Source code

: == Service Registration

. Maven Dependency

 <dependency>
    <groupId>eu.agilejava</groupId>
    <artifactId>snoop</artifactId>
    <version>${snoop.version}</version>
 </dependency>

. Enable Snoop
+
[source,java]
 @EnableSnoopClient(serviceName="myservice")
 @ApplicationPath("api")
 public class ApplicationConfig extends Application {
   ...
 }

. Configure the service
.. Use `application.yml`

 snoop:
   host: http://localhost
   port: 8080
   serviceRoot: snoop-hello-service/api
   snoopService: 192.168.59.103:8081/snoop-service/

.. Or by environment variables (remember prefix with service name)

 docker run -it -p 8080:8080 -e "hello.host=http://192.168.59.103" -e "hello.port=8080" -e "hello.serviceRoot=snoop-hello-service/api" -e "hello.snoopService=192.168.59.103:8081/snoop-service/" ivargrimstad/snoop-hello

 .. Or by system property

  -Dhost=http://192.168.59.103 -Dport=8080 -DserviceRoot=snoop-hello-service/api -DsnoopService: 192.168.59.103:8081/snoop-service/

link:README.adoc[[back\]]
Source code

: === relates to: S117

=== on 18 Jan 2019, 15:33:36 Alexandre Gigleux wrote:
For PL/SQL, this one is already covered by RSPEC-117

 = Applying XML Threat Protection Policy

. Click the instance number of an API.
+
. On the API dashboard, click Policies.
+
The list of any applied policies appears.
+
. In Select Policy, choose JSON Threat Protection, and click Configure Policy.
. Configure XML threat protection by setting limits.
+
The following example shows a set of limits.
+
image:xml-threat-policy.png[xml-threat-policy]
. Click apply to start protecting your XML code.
***
▸ **WORK INSTRUCTION**
Reproduce the material word for word. Leave nothing out.

▸ **SOLVED PROBLEM**
Source code

: == Service Registration

. Maven Dependency

 <dependency>
    <groupId>eu.agilejava</groupId>
    <artifactId>snoop</artifactId>
    <version>${snoop.version}</version>
 </dependency>

. Enable Snoop
+
[source,java]
 @EnableSnoopClient(serviceName="myservice")
 @ApplicationPath("api")
 public class ApplicationConfig extends Application {
   ...
 }

. Configure the service
.. Use `application.yml`

 snoop:
   host: http://localhost
   port: 8080
   serviceRoot: snoop-hello-service/api
   snoopService: 192.168.59.103:8081/snoop-service/

.. Or by environment variables (remember prefix with service name)

 docker run -it -p 8080:8080 -e "hello.host=http://192.168.59.103" -e "hello.port=8080" -e "hello.serviceRoot=snoop-hello-service/api" -e "hello.snoopService=192.168.59.103:8081/snoop-service/" ivargrimstad/snoop-hello

 .. Or by system property

  -Dhost=http://192.168.59.103 -Dport=8080 -DserviceRoot=snoop-hello-service/api -DsnoopService: 192.168.59.103:8081/snoop-service/

link:README.adoc[[back\]]
Source code

: === relates to: S117

=== on 18 Jan 2019, 15:33:36 Alexandre Gigleux wrote:
For PL/SQL, this one is already covered by RSPEC-117

 = Applying XML Threat Protection Policy

. Click the instance number of an API.
+
. On the API dashboard, click Policies.
+
The list of any applied policies appears.
+
. In Select Policy, choose JSON Threat Protection, and click Configure Policy.
. Configure XML threat protection by setting limits.
+
The following example shows a set of limits.
+
image:xml-threat-policy.png[xml-threat-policy]
. Click apply to start protecting your XML code.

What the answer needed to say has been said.